All the Machine Learning algorithms in the package implement the estimator interface. The learning
process is handled in a two-step process. The first step is the initialization of the estimator object; this
involves selecting the appropriate class object for the algorithm and supplying the parameters or
hyperparameters. The second step is applying the fit function to the data supplied (feature set and
response variables). The fit function will learn the output parameters of the Machine Learning algorithm
and expose them as public attributes of the object for easy inspection of the final model. The data to the
fit function is generally supplied in the form of an input-output matrix pair.
iii) Predictors: The predictor interface is implemented to generate predictions, forecasts, etc. using a
learned estimator for unknown data.

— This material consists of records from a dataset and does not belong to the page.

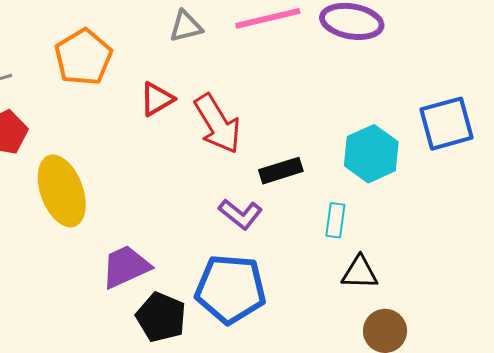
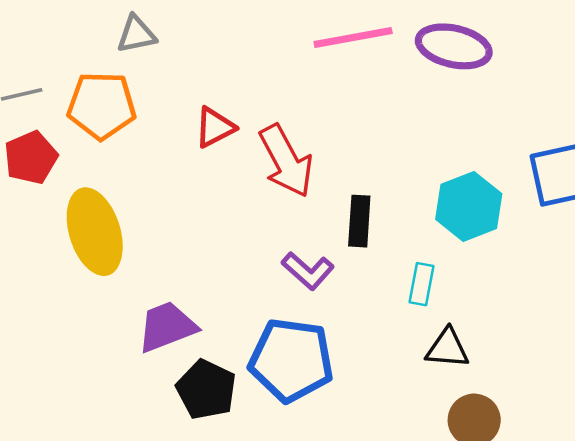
gray triangle: (186, 26) -> (136, 34), moved
orange pentagon: (83, 57) -> (102, 106), moved, turned 30
black rectangle: (281, 171) -> (359, 221), turned -72

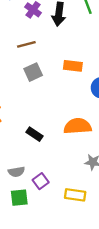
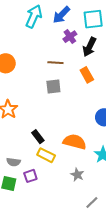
orange rectangle: (73, 66) -> (87, 75), moved, turned 35
yellow rectangle: (75, 195) -> (46, 155), moved

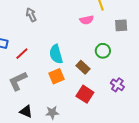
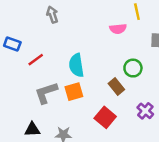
brown rectangle: (83, 67) -> (116, 87), moved
gray L-shape: (18, 81) -> (46, 93), moved
black triangle: (26, 111) -> (32, 129), turned -32

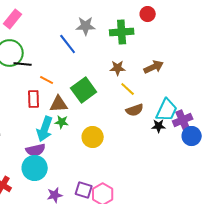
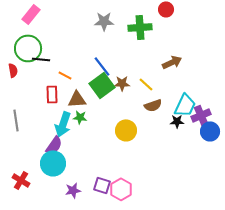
blue line: (68, 44) -> (102, 66), moved
brown star: (118, 68) -> (122, 83), moved
yellow circle: (93, 137) -> (126, 130), moved
purple semicircle: (36, 150) -> (54, 145), turned -42

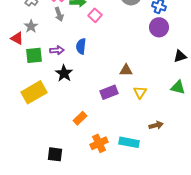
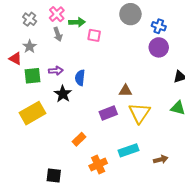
pink square: (95, 15) -> (94, 35), turned -32
blue semicircle: (81, 46) -> (80, 78), moved
yellow triangle: (140, 92) -> (140, 113), size x1.6
brown arrow: (156, 125) -> (161, 159), moved
cyan rectangle: (129, 142) -> (128, 150), moved, turned -30

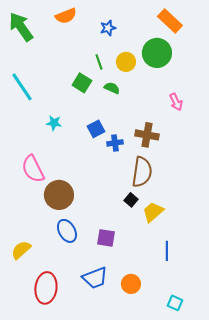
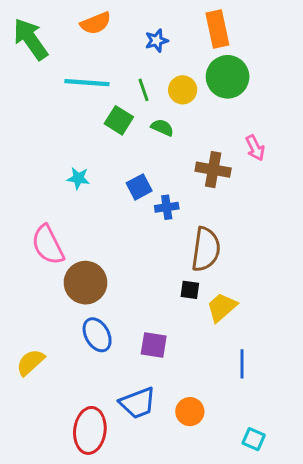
orange rectangle: (170, 21) -> (217, 29), moved, turned 35
cyan line: (22, 87) -> (87, 83), moved, turned -52
brown cross: (147, 135) -> (213, 170), moved
black square: (131, 200) -> (190, 290), turned -32
red ellipse: (46, 288) -> (90, 430), moved

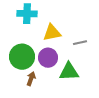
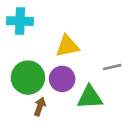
cyan cross: (27, 14) -> (20, 21), moved
gray line: (80, 43) -> (112, 67), moved

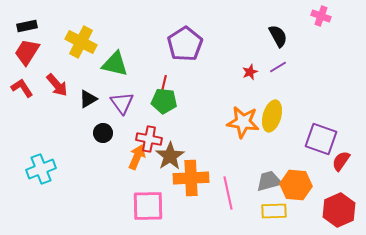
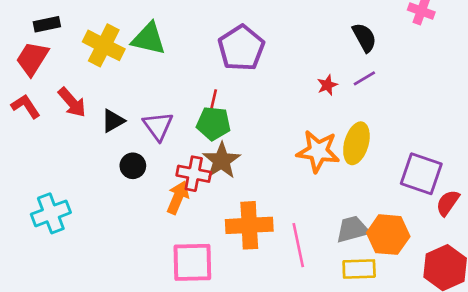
black rectangle: (27, 26) -> (47, 24), moved
green triangle: (115, 64) -> (149, 39), moved
brown star: (170, 156) -> (221, 161), moved

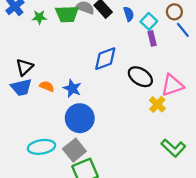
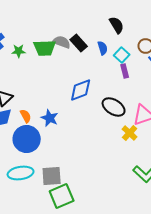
orange semicircle: (47, 86) -> (26, 116), turned 40
blue circle: (80, 118) -> (27, 139), moved
gray square: (74, 150) -> (52, 176), turned 35

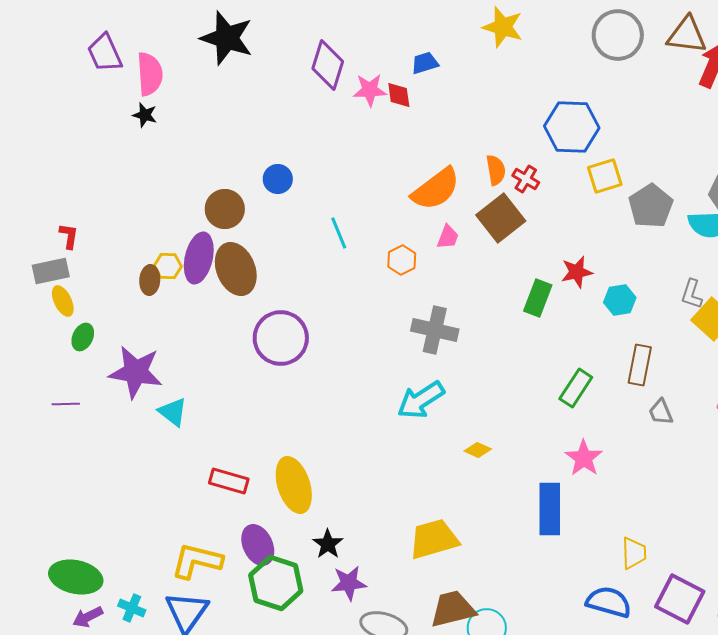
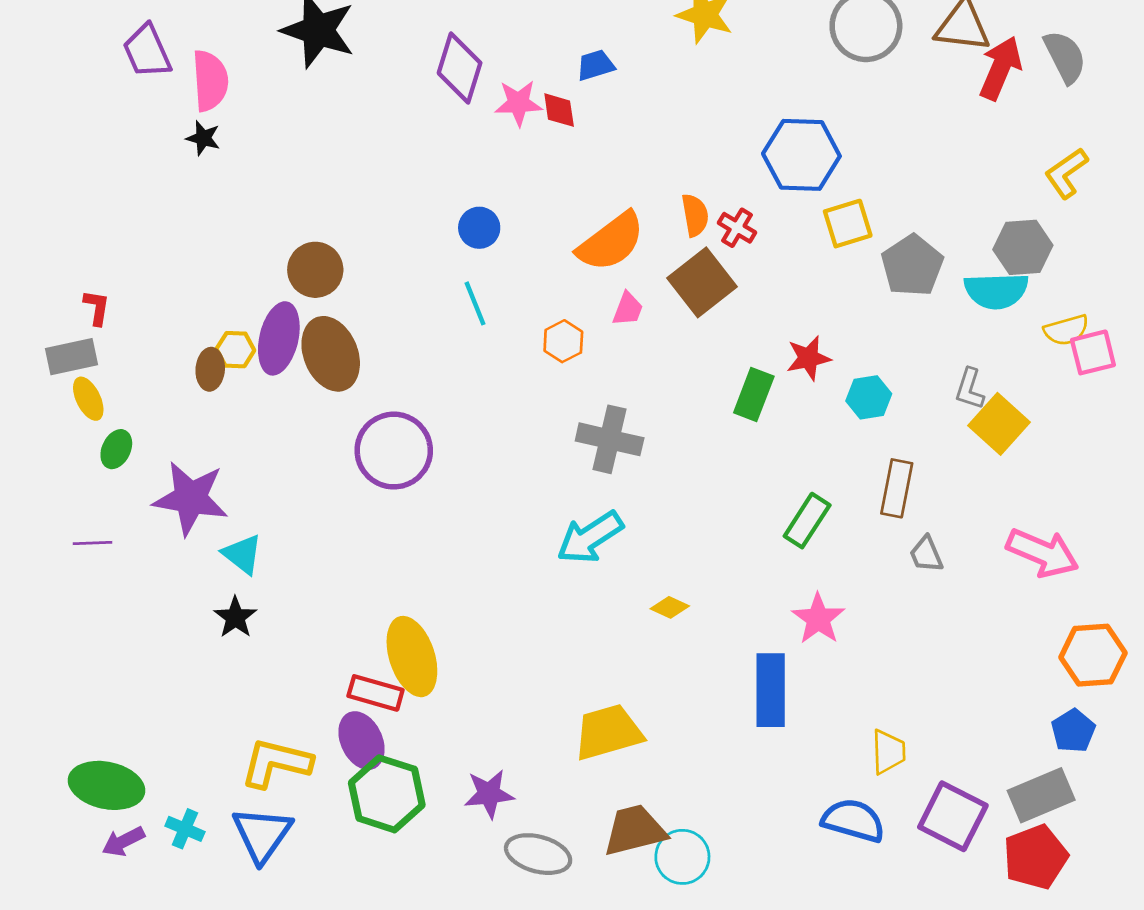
blue circle: (278, 179) -> (479, 228), moved
red rectangle: (229, 481) -> (376, 693), moved
black star: (328, 544) -> (235, 617), moved

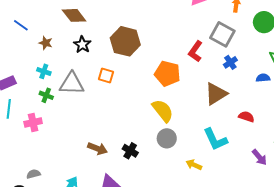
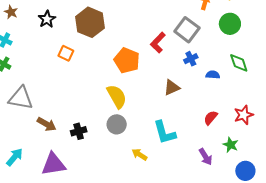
blue semicircle: (263, 78) -> (213, 75), moved
gray triangle: (72, 84) -> (21, 98), moved
brown triangle: (216, 94) -> (172, 88), size x0.7
red semicircle: (246, 117) -> (211, 118), moved, turned -77
black cross: (130, 151) -> (79, 131), turned 35

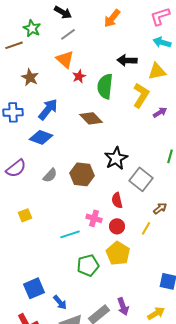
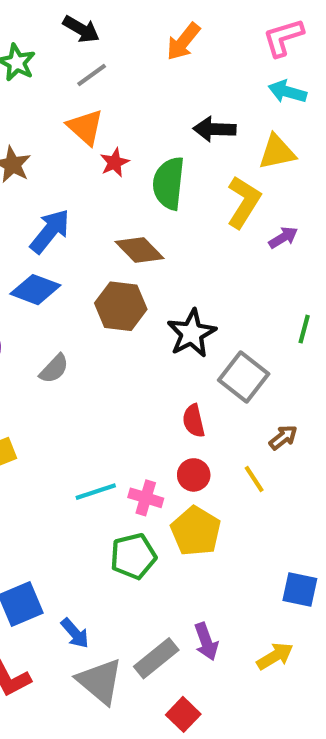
brown hexagon: (82, 174) -> (121, 306), moved
pink cross: (94, 218) -> (146, 498), moved
yellow line: (146, 228) -> (254, 479), turned -64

E.g. in the case of a supervised learning problem, the predictor
interface will provide predicted classes for the unknown test array supplied to it. A requirement of a
predictor implementation is to provide a score function; this function will provide a scalar value for the
test input provided to it which will quantify the effectiveness of the model used. Such values will be
used in the future for tuning the Machine Learning models.

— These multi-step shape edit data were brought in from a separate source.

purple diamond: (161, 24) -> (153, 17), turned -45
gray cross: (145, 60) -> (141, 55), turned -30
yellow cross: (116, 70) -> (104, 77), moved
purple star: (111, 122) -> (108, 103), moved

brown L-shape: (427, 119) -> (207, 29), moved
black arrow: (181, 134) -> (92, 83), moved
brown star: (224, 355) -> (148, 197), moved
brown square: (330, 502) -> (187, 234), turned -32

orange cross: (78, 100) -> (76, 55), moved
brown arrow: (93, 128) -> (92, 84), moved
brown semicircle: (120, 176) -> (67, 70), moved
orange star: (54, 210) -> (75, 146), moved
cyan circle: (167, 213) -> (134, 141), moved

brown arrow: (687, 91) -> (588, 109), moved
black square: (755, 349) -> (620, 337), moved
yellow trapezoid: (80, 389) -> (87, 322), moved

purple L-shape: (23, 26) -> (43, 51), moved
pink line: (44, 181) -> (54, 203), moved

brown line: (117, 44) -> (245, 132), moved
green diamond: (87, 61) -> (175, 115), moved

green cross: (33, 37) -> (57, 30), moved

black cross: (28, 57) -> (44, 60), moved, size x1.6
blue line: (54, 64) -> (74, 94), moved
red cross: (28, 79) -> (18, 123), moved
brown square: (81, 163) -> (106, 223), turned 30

iv) Transformers: Transformation of input data before learning of a model is a very common task in
Machine Learning. Some data transformations are simple, for example replacing some missing data with
a constant, taking a log transform, while some data transformations are similar to learning algorithms
themselves (for example, PCA). To simplify the task of such transformations, some estimator objects
will implement the transformer interface. This interface allows you to perform a non-trivial
transformation on the input data and supply the output to our actual learning algorithm.